┌─ EXTRACTED INFORMATION

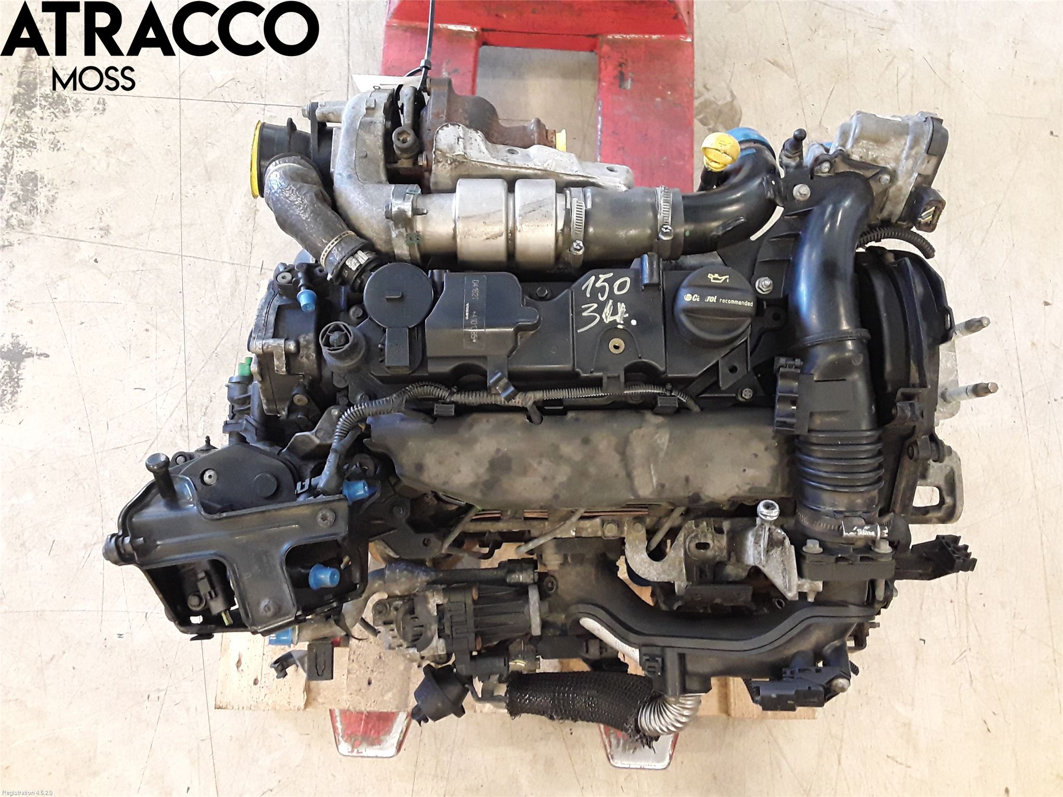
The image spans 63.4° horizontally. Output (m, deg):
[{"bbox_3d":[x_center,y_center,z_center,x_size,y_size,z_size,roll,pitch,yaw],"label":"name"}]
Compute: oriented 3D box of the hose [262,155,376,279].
[{"bbox_3d":[-0.187,-0.161,0.755,0.057,0.060,0.125,-37,78,-9],"label":"hose"}]

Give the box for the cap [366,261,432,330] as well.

└─

Can you recast the items above as a JSON list of strings, with one string per line and blank lines skipped? Leave the pictures out of the list.

TASK RESPONSE ::
[
  "The image spans 63.4° horizontally. Output (m, deg):",
  "[{\"bbox_3d\":[x_center,y_center,z_center,x_size,y_size,z_size,roll,pitch,yaw],\"label\":\"name\"}]",
  "Compute: oriented 3D box of the hose [262,155,376,279].",
  "[{\"bbox_3d\":[-0.187,-0.161,0.755,0.057,0.060,0.125,-37,78,-9],\"label\":\"hose\"}]",
  "Give the box for the cap [366,261,432,330] as well."
]